EXERCICE 1
Répondez à ces questions d'après le texte sur la dissolution d'associations au Burkina Faso :
(a) Combien d'associations sont concernées par la dissolution ?
(b) Quel délai le Parlement avait-il prévu pour que les associations se conforment à la loi ?
(c) À quelle date la loi est-elle entrée en vigueur ?
EXERCICE 2
Reprenez le passage du texte sur la dissolution d'associations au Burkina Faso qui commence par "Lors de l’adoption" et s'arrête après "leur autorisation d’exercer.", en substituant "législateur" à "Parlement".
EXERCICE 3
Quelles organisations de défense des droits humains le texte sur la dissolution d'associations au Burkina Faso nomme-t-il parmi les associations dissoutes ?

Le ministre de l’Administration territoriale et de la Mobilité a annoncé jeudi 15 avril 2026 la dissolution d’une centaine d’associations au Burkina Faso. Les autorités invoquent le non-respect des dispositions légales en vigueur, sans fournir davantage de précisions. La mesure est entrée en vigueur immédiatement, ces organisations n’ont plus le droit d’exercer sur l’ensemble du territoire.
Parmi les 118 associations concernées figurent la plupart des organisations engagées dans la défense des droits humains à savoir : l’Union interafricaine des droits de l’homme, le Cercle d’Éveil, Jeunesse unie pour une nouvelle Afrique, ainsi que la section burkinabè de la RADHO. Le ministre prévient que toute organisation ne respectant pas cette mesure s’expose à des sanctions, conformément à la loi.
Une loi adoptée en juillet 2025
Cette décision s’inscrit dans le cadre de la loi adoptée en juillet 2025, qui encadre plus strictement la liberté d’association, avec des obligations administratives et financières renforcées. Selon les autorités, elle vise à « assainir » le secteur et à lutter contre le blanchiment d’argent ainsi que le financement du terrorisme.
Lors de l’adoption de la loi, le Parlement avait prévu un délai d’un an pour permettre aux associations de se conformer au nouveau dispositif, à compter de son entrée en vigueur le 23 juillet 2025. Mais peu après, déjà, 21 ONG s’étaient vu retirer leur autorisation d’exercer.
Début avril, le gouvernement avait menacé de prendre « des mesures fermes » contre ce qu’il qualifie « d’officines impérialistes déguisées en ONG », quelques jours après la publication d’un rapport de Human Rights Watch dénonçant des violations des droits humains attribuées à l’armée.

DONNÉES FOURNIES
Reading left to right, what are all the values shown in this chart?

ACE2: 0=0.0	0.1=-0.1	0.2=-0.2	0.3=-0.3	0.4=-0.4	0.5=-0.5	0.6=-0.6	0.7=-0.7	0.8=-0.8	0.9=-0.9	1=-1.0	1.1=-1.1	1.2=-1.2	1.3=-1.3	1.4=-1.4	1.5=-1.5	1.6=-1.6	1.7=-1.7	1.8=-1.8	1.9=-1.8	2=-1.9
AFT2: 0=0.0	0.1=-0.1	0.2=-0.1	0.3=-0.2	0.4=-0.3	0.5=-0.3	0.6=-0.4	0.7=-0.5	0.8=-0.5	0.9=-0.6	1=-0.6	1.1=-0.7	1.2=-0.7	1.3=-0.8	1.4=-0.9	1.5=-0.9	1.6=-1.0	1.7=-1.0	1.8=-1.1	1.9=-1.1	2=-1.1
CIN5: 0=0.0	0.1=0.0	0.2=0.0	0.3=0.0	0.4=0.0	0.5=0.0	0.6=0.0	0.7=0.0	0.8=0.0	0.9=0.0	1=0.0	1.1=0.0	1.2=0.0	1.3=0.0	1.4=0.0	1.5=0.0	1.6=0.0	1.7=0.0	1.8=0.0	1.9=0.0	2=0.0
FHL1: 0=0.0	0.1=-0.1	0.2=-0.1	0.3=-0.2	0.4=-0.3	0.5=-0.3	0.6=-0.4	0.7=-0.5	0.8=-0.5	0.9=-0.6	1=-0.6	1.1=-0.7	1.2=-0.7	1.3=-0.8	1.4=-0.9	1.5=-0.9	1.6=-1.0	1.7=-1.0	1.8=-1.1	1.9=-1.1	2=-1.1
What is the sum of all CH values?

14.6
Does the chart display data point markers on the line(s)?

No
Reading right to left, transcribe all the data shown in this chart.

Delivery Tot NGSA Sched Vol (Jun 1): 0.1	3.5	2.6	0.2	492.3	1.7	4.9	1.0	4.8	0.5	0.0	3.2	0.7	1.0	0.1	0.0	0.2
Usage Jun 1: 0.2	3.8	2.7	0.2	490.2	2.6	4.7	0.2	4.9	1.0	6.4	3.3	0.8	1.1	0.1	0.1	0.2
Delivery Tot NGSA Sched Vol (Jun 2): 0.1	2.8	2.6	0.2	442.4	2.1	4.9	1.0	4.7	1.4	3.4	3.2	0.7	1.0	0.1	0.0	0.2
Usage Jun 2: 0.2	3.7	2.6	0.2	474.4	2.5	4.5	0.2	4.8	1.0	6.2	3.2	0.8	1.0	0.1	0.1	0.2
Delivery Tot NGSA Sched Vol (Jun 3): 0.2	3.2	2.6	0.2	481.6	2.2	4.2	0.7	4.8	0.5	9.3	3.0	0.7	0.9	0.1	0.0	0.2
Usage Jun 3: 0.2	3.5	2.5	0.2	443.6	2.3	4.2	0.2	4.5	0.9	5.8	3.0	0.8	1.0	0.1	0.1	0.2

RÉPONSE 1
(a) 118 associations.
(b) Un délai d'un an.
(c) Le 23 juillet 2025.

RÉPONSE 2
Lors de l’adoption de la loi, le législateur avait prévu un délai d’un an pour permettre aux associations de se conformer au nouveau dispositif, à compter de son entrée en vigueur le 23 juillet 2025. Mais peu après, déjà, 21 ONG s’étaient vu retirer leur autorisation d’exercer.

RÉPONSE 3
- l'Union interafricaine des droits de l'homme
- le Cercle d'Éveil
- Jeunesse unie pour une nouvelle Afrique
- la section burkinabè de la RADHO